In doing so, it will highlight the Berlin Conference and. During the late 19th century and the early 20th century, European countries began their scramble for Africa which caused African to suffer from violence like wars, slavery and unfairness, but there was also a positive, peaceful and diplomatic consequences and events in Africa like fair trade system, new technology and the security given to Africans under European rule.

New imperialism of the late 19th century and early 20th century in africa

Imperialism By the late 19th and early 20th century, Europe was expanding its borders. In an attempt to grow its economy and culture, Europe’s superpowers began to search for new soil.

Africa was an easy target; it wasn’t politically secure and it wasn’t modernized. In historical contexts, New Imperialism characterizes a period of colonial expansion by European powers, the United States, and Japan during the late 19th and early 20th centuries.

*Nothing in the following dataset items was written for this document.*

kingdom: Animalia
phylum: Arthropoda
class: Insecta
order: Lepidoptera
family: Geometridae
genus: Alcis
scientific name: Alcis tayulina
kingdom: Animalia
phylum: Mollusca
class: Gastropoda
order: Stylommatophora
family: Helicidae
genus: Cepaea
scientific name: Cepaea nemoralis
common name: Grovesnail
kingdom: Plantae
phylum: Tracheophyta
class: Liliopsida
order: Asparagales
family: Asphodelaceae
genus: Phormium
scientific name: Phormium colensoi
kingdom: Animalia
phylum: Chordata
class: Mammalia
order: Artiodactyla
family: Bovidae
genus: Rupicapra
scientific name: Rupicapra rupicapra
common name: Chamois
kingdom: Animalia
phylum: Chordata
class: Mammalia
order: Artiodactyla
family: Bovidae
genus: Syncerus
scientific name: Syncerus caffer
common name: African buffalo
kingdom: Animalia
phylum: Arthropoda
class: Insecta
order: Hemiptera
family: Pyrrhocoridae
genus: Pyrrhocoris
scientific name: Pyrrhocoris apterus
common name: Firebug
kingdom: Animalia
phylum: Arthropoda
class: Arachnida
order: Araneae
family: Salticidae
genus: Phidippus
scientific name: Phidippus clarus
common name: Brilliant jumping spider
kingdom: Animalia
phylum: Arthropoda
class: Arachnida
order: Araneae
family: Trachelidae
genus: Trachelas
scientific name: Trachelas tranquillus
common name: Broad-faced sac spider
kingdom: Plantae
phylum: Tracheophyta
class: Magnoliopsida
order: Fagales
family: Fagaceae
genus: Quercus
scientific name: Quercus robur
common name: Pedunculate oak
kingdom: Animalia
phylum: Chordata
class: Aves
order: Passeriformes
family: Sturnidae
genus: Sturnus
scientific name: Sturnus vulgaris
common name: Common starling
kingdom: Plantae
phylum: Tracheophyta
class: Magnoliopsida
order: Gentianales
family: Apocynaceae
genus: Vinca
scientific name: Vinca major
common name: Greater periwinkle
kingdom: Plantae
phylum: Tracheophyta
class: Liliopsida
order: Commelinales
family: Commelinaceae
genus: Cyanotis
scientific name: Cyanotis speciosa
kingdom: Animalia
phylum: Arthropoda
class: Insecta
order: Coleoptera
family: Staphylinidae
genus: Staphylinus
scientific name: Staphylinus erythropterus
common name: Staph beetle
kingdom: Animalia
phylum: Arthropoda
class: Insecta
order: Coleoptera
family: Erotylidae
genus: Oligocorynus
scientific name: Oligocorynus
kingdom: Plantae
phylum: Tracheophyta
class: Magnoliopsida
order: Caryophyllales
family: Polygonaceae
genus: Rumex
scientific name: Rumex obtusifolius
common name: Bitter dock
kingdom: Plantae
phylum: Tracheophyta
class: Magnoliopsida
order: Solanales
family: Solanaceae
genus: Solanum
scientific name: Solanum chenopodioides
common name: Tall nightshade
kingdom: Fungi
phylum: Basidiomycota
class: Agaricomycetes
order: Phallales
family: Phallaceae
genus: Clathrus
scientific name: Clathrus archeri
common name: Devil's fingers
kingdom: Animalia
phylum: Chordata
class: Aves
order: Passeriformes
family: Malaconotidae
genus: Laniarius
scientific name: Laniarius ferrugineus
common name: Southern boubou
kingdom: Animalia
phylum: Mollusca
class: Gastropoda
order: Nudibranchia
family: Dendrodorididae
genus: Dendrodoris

The period featured an unprecedented pursuit of overseas territorial acquisitions.

Imperialism By the late 19th and early 20th century, Europe was expanding its borders. In an attempt to grow its economy and culture, Europe’s superpowers began to search for new soil. Africa was an easy target; it wasn’t politically secure and it wasn’t modernized. Colonialism and Imperialism. "Gunboat diplomacy", one of the historical buzzwords for Europe's intercourse with Africa in the final third of the 19th century, also occurred in Turkey and China. However, unlike the empires of the late 19th century, Spanish world rule was characterized by being pre-modern, and British colonial rule no. During the New Imperialism period, by the end of the 19th century, Europe added almost 9,, square miles (23,, km 2) – one-fifth of the land area of the globe – .

By the late 19th century, Berlin had replaced London as the banker of the world. True New imperialism brought fierce competition among the nations and was a profoundly destabilizing force. Compare and Contrast old and new imperialism New Imperialism of the late 19th and early 20th centuries compared to Old Imperialism of the 16th and 17th centuries.

Imperialism is the spread of control over territories across the globe.